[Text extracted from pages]
####################
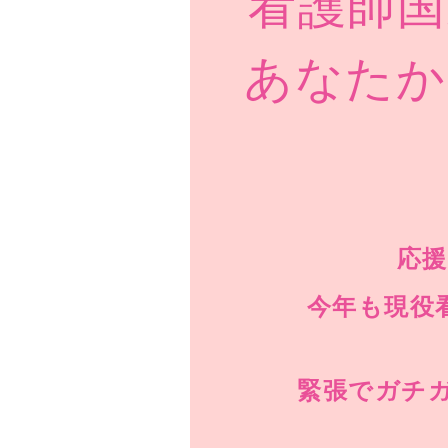
看護師国
あなたか
応
今年も現役
緊張でガチガ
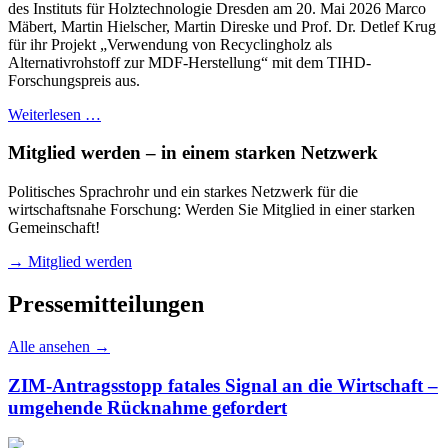
des Instituts für Holztechnologie Dresden am 20. Mai 2026 Marco
Mäbert, Martin Hielscher, Martin Direske und Prof. Dr. Detlef Krug
für ihr Projekt „Verwendung von Recyclingholz als
Alternativrohstoff zur MDF‑Herstellung“ mit dem TIHD-
Forschungspreis aus.
Weiterlesen …
Mitglied werden – in einem starken Netzwerk
Politisches Sprachrohr und ein starkes Netzwerk für die
wirtschaftsnahe Forschung: Werden Sie Mitglied in einer starken
Gemeinschaft!
→ Mitglied werden
Pressemitteilungen
Alle ansehen →
ZIM-Antragsstopp fatales Signal an die Wirtschaft –
umgehende Rücknahme gefordert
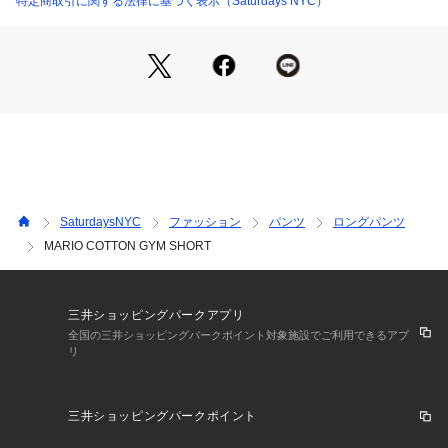
特定商取引に関する法律に基づく表示（Saturdays NYC）
【Composition】
組成：コットン100%
【Country of origin】
原産国：MADE IN TURKEY
【Size Specs】
SaturdaysNYC
ファッション
パンツ
ロングパンツ
MARIO COTTON GYM SHORT
XS/ウエスト 64?74 | ヒップ 97 | 股下 13.5 | 股上 26 | 渡り幅 
32.5 | 裾幅 28
S/ウエスト 70?80 | ヒップ 103 | 股下 13.5 | 股上 27.5 | 渡り
幅 33.5 | 裾幅 30.5
三井ショッピングパークアプリ
M/ウエスト 74?84 | ヒップ 106 | 股下 13.5 | 股上 28 | 渡り
全国の三井ショッピングパークポイント対象施設でご利用できるアプ
リ
幅 34.5 | 裾幅 31
L/ウエスト 80?90 | ヒップ 117 | 股下 13.5 | 股上 30 | 渡り幅 
36 | 裾幅 33
三井ショッピングパークポイント
XL/ウエスト 82?92 | ヒップ 121 | 股下 13.5 | 股上 30 | 渡り
幅 37 | 裾幅 33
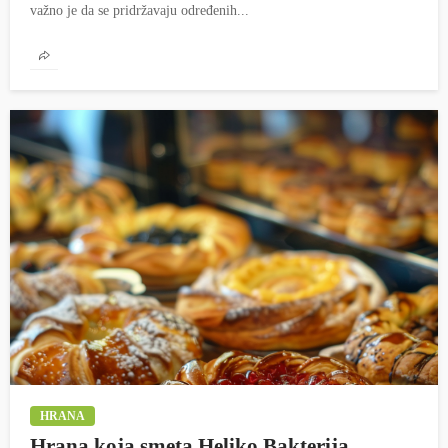
važno je da se pridržavaju određenih...
HRANA
Hrana koja smeta Heliko Bakterija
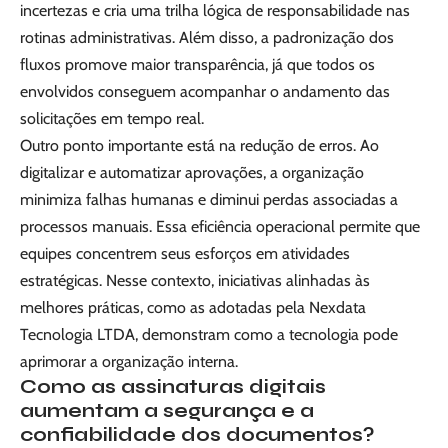
incertezas e cria uma trilha lógica de responsabilidade nas
rotinas administrativas. Além disso, a padronização dos
fluxos promove maior transparência, já que todos os
envolvidos conseguem acompanhar o andamento das
solicitações em tempo real.
Outro ponto importante está na redução de erros. Ao
digitalizar e automatizar aprovações, a organização
minimiza falhas humanas e diminui perdas associadas a
processos manuais. Essa eficiência operacional permite que
equipes concentrem seus esforços em atividades
estratégicas. Nesse contexto, iniciativas alinhadas às
melhores práticas, como as adotadas pela Nexdata
Tecnologia LTDA, demonstram como a tecnologia pode
aprimorar a organização interna.
Como as assinaturas digitais
aumentam a segurança e a
confiabilidade dos documentos?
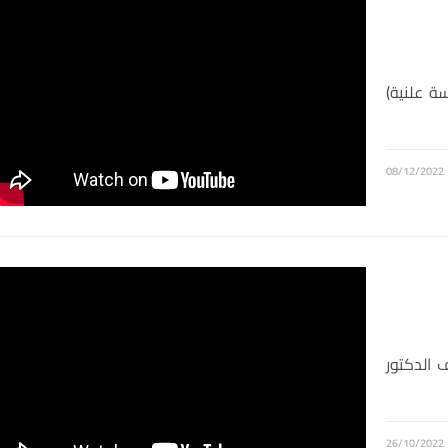
ة علنية)
08/12/2022
 الدكتور
26/10/2022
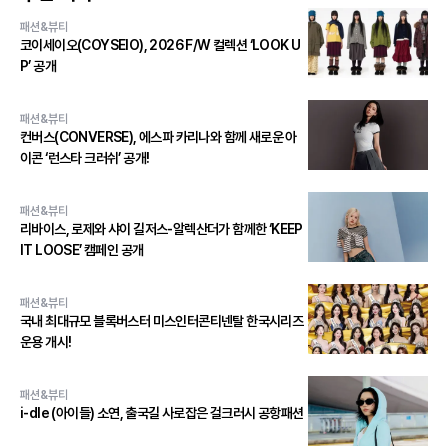
패션&뷰티
코이세이오(COYSEIO), 2026 F/W 컬렉션 ‘LOOK U
P’ 공개
패션&뷰티
컨버스(CONVERSE), 에스파 카리나와 함께 새로운 아
이콘 ‘런스타 크러쉬’ 공개!
패션&뷰티
리바이스, 로제와 샤이 길저스-알렉산더가 함께한 ‘KEEP
IT LOOSE’ 캠페인 공개
패션&뷰티
국내 최대규모 블록버스터 미스인터콘티넨탈 한국시리즈
운용 개시!
패션&뷰티
i-dle (아이들) 소연, 출국길 사로잡은 걸크러시 공항패션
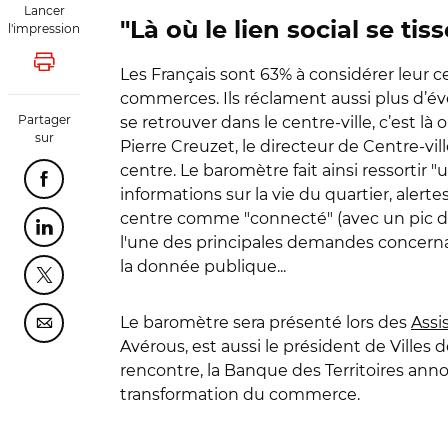
Lancer
"Là où le lien social se tiss
l'impression
Lancer l'impression
Les Français sont 63% à considérer leur 
commerces. Ils réclament aussi plus d’évé
Partager
se retrouver dans le centre-ville, c’est là o
sur
Pierre Creuzet, le directeur de Centre-v
centre. Le baromètre fait ainsi ressortir 
Partager cette page sur Facebook
informations sur la vie du quartier, aler
centre comme "connecté" (avec un pic de 
Partager cette page sur Linkedin
l'une des principales demandes concernan
la donnée publique...
Partager cette page sur Twitter
Le baromètre sera présenté lors des
A
ssi
Partager cette page sur Courriel
Avérous, est aussi le président de Villes 
rencontre, la Banque des Territoires anno
transformation du commerce.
####################
● Assigned task
Write out the extracted text of every item again with "baromètre" swapped for "sondage" everywhere it appears, leaving everything else unchanged. Leave the pictures out.

● Exercise output
看護師国
あなたか
応
今年も現役
緊張でガチガ
des Instituts für Holztechnologie Dresden am 20. Mai 2026 Marco
Mäbert, Martin Hielscher, Martin Direske und Prof. Dr. Detlef Krug
für ihr Projekt „Verwendung von Recyclingholz als
Alternativrohstoff zur MDF‑Herstellung“ mit dem TIHD-
Forschungspreis aus.
Weiterlesen …
Mitglied werden – in einem starken Netzwerk
Politisches Sprachrohr und ein starkes Netzwerk für die
wirtschaftsnahe Forschung: Werden Sie Mitglied in einer starken
Gemeinschaft!
→ Mitglied werden
Pressemitteilungen
Alle ansehen →
ZIM-Antragsstopp fatales Signal an die Wirtschaft –
umgehende Rücknahme gefordert
特定商取引に関する法律に基づく表示（Saturdays NYC）
【Composition】
組成：コットン100%
【Country of origin】
原産国：MADE IN TURKEY
【Size Specs】
SaturdaysNYC
ファッション
パンツ
ロングパンツ
MARIO COTTON GYM SHORT
XS/ウエスト 64?74 | ヒップ 97 | 股下 13.5 | 股上 26 | 渡り幅 
32.5 | 裾幅 28
S/ウエスト 70?80 | ヒップ 103 | 股下 13.5 | 股上 27.5 | 渡り
幅 33.5 | 裾幅 30.5
三井ショッピングパークアプリ
M/ウエスト 74?84 | ヒップ 106 | 股下 13.5 | 股上 28 | 渡り
全国の三井ショッピングパークポイント対象施設でご利用できるアプ
リ
幅 34.5 | 裾幅 31
L/ウエスト 80?90 | ヒップ 117 | 股下 13.5 | 股上 30 | 渡り幅 
36 | 裾幅 33
三井ショッピングパークポイント
XL/ウエスト 82?92 | ヒップ 121 | 股下 13.5 | 股上 30 | 渡り
幅 37 | 裾幅 33
važno je da se pridržavaju određenih...
HRANA
Hrana koja smeta Heliko Bakterija
incertezas e cria uma trilha lógica de responsabilidade nas
rotinas administrativas. Além disso, a padronização dos
fluxos promove maior transparência, já que todos os
envolvidos conseguem acompanhar o andamento das
solicitações em tempo real.
Outro ponto importante está na redução de erros. Ao
digitalizar e automatizar aprovações, a organização
minimiza falhas humanas e diminui perdas associadas a
processos manuais. Essa eficiência operacional permite que
equipes concentrem seus esforços em atividades
estratégicas. Nesse contexto, iniciativas alinhadas às
melhores práticas, como as adotadas pela Nexdata
Tecnologia LTDA, demonstram como a tecnologia pode
aprimorar a organização interna.
Como as assinaturas digitais
aumentam a segurança e a
confiabilidade dos documentos?
ة علنية)
08/12/2022
 الدكتور
26/10/2022
패션&뷰티
코이세이오(COYSEIO), 2026 F/W 컬렉션 ‘LOOK U
P’ 공개
패션&뷰티
컨버스(CONVERSE), 에스파 카리나와 함께 새로운 아
이콘 ‘런스타 크러쉬’ 공개!
패션&뷰티
리바이스, 로제와 샤이 길저스-알렉산더가 함께한 ‘KEEP
IT LOOSE’ 캠페인 공개
패션&뷰티
국내 최대규모 블록버스터 미스인터콘티넨탈 한국시리즈
운용 개시!
패션&뷰티
i-dle (아이들) 소연, 출국길 사로잡은 걸크러시 공항패션
Lancer
"Là où le lien social se tiss
l'impression
Lancer l'impression
Les Français sont 63% à considérer leur 
commerces. Ils réclament aussi plus d’évé
Partager
se retrouver dans le centre-ville, c’est là o
sur
Pierre Creuzet, le directeur de Centre-v
centre. Le sondage fait ainsi ressortir 
Partager cette page sur Facebook
informations sur la vie du quartier, aler
centre comme "connecté" (avec un pic de 
Partager cette page sur Linkedin
l'une des principales demandes concernan
la donnée publique...
Partager cette page sur Twitter
Le sondage sera présenté lors des
A
ssi
Partager cette page sur Courriel
Avérous, est aussi le président de Villes 
rencontre, la Banque des Territoires anno
transformation du commerce.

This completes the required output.